Depuis le début de cette course, la radio est allumée. La musique était à peine lancée que le chauffeur s’est mis à parler. Pourtant, les notes sortant des haut-parleurs pourraient presque se suffire à elles-mêmes pour raconter le voyage. Transpirant le jazz en s’en inspirant sans faute de goût, teintée de soul et de funk, la composition sait ainsi faire preuve d’éclectisme tant dans les sonorités que dans les ambiances. Appuyant les propos du rappeur en ajoutant de la profondeur aux mots, les compositions deviennent déroutantes lorsque la funk sert à parler de colis quelque peu illégaux, et que des sonorités légères viennent enchanter les démons présents dans sa tête.

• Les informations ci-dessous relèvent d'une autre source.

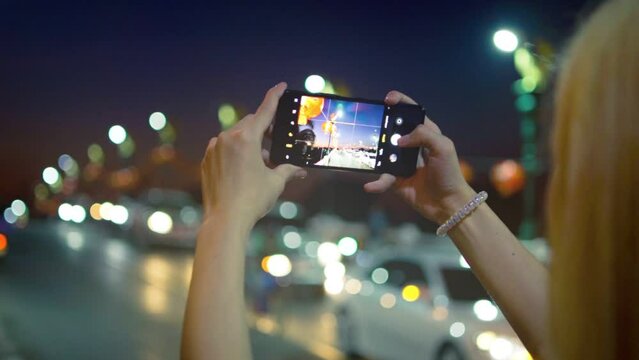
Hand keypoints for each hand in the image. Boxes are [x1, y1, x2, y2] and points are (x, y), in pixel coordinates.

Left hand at [201, 82, 306, 225]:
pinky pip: (223, 149)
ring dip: (250, 143)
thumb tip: (300, 170)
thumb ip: (288, 170)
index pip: (264, 111)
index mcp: (246, 139)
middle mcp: (227, 139)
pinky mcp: (206, 161)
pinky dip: (236, 153)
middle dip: (265, 129)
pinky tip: (244, 169)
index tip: (281, 85)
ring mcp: (214, 149)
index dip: (275, 96)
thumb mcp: (275, 182)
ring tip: (262, 163)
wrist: (225, 220)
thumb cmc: (252, 200)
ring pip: (236, 136)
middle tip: (277, 141)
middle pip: (250, 124)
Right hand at [364, 90, 474, 223]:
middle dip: (381, 126)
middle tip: (372, 125)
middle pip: (392, 130)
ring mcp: (401, 162)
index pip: (410, 113)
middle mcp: (411, 146)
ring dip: (374, 154)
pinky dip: (376, 182)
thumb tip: (400, 139)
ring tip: (369, 155)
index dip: (400, 102)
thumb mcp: (443, 147)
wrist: (447, 204)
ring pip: (382, 153)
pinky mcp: (395, 180)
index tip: (387, 99)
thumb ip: (423, 135)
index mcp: (425, 133)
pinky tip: (370, 186)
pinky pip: (382, 178)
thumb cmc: (449, 173)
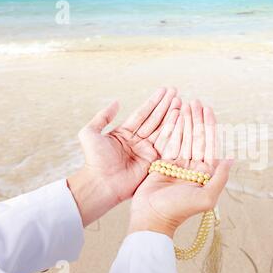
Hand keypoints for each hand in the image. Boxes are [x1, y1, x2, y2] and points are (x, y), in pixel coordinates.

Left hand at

Le style du Koh est reconnaissable entre mille avec un flow léger, oscillant parfois entre espiègle et ironique, quand bien même le sujet rappé serait à l’opposé. Toutefois, Kohndo a su faire passer de légères bribes de nouveauté entre des murs pas si hermétiques que ça. Peut-être pas suffisamment pour que de nouveaux clients se laissent tenter par la course, mais bien assez pour que les passagers habituels prennent plaisir à la découverte d’un nouveau trajet. La preuve en est qu’avec « un gun sur la tempe », dans lequel notre chauffeur sait garder son style sans pour autant faire la grève contre les sonorités et les rythmes actuels. Si l’on ne peut pas savoir si la balade sera toujours aussi attrayante sur le long terme, force est de constater que les premiers trajets passent d’une traite, si bien que l’on redemande volontiers un autre tour afin de saisir ce qui nous a échappé lors de la virée précédente.
Kohndo voulait son album comme un film noir. Force est de constater qu’il l’a ponctué d’une multitude de nuances. Dans la peau d’un chauffeur de taxi, Kohndo raconte en musique la solitude d’une foule prisonnière du quotidien, et à travers elle se raconte avec hargne et authenticité. Si il n’y effectue pas de grand virage musical, Kohndo a su créer, une fois encore, une œuvre à l’identité propre avec ce style funky et old school qui lui colle à la peau. Peu nombreux, les invités que sont Nekfeu, Oxmo et A2H ajoutent une ouverture bien dosée à cet album. Une belle réussite en somme, qui nous révèle qu’il suffit d’un taxi pour pouvoir s’évader de murs qui pourtant nous condamnaient à rester prisonniers d’un compteur qui tourne en boucle.